The political impact will rattle the foundations of the fledgling Coalition government. Liberal Democrat support for the Conservative-led coalition is justified by the claim that the most vulnerable in society will be protected from the worst of the cuts, and that the pain of debt repayment will be progressively distributed - with the better off taking a greater share of the burden. On the VAT increase in particular, this position is unsustainable. The grass roots of his party are distinctly uncomfortable. Only last week Simon Hughes MP (Deputy Leader and de facto voice of the party activists) called on the Chancellor not to raise VAT, labelling it the "most regressive tax".
On Income Tax, Liberal Democrat influence is clearly behind the move to raise the personal allowance threshold by £1,000, taking nearly 900,000 people out of tax, whilst dropping the higher rate threshold to ensure the savings apply to only the lowest paid. They can also claim credit for the new Capital Gains Tax rate of 28% for higher rate tax payers, although their original target was for a top rate of 50%.
On public sector pay and cuts to the welfare budget, Conservative arguments have clearly been successful. Equally on departmental spending, average cuts of 25% per department will radically reduce the size and activity of all government programmes, in line with the Conservative agenda to replace 'the big state with the Big Society'. But the major gamble is whether cutting spending this sharply will encourage or hamper private sector growth. Alistair Darling recently called this the 'giant seesaw' myth, arguing that it unlikely that the private sector will automatically grow into the gap when public sector jobs are cut. With a quarter of the UK's workforce employed in public sector and a private sector heavily reliant on public sector contracts and the spending power of public workers - many will worry that a new surge of unemployment will undermine the recovery from recession.
Independent commentators are now casting doubt on the government's claims to have delivered a 'tough but fair' Budget, with the Institute for Fiscal Studies arguing that other than the measures left over from the previous government the Budget seems considerably less fair. People at the lower end of the income scale rely more on government spending, are more likely to be employed in the public sector and spend a greater proportion of their incomes on VAT applicable goods and services. With household budgets under pressure from the increased cost of living, wage restrictions, and substantial reductions in benefits (child tax credit in particular), lower and middle income households will feel the pain acutely.

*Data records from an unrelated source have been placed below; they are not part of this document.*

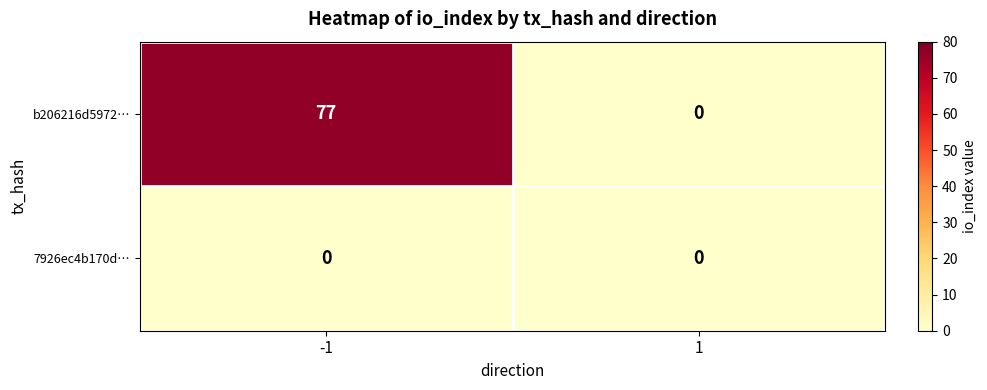

What is the difference between the b206216d5972… values at 1 and -1?

77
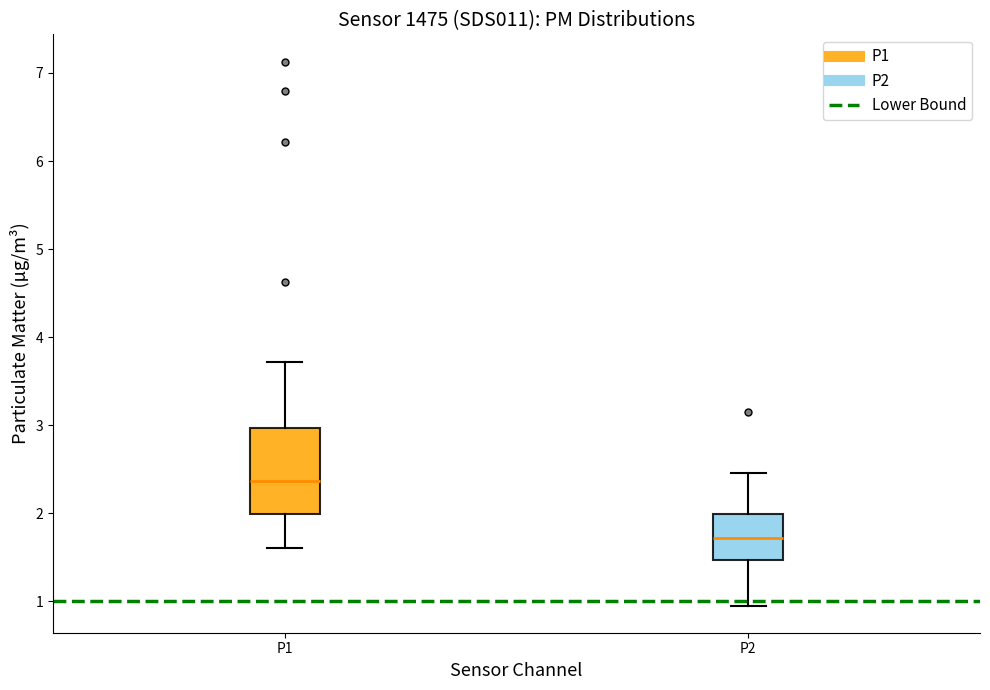

Reading left to right, read every box against the y-axis: the position of its median line, the range the box covers, and the ends of its whiskers. The values are not printed on the chart, so give them approximately, as read against the axis.

P1: median 2.4, box 2.0 to 3.0, whiskers 1.6 to 3.7
P2: median 1.7, box 1.5 to 2.0, whiskers 1.0 to 2.5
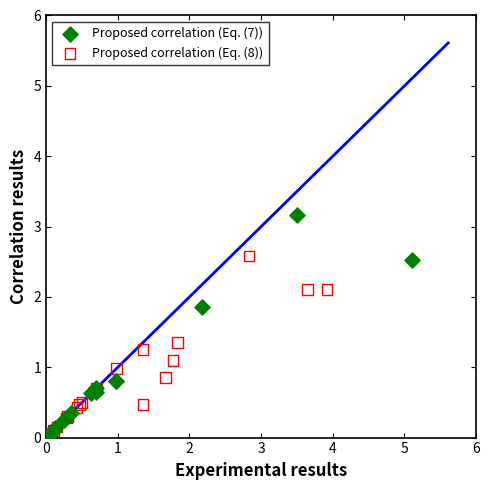

Which series contains the highest Y value?

Proposed correlation (Eq. (7))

Party strategists will already be thinking in terms of electoral impact. There are local elections in 2011, London Mayoral elections in 2012, and a General Election in 2015 at latest. The coalition will struggle to survive these tests. The Liberal Democrats will face public anger on the doorstep for supporting this radical cutting agenda and as we get nearer to these elections, we can predict greater parliamentary unrest. With real battles ahead over Europe, constitutional reform and tuition fees - the potential for the Coalition to collapse remains a real possibility."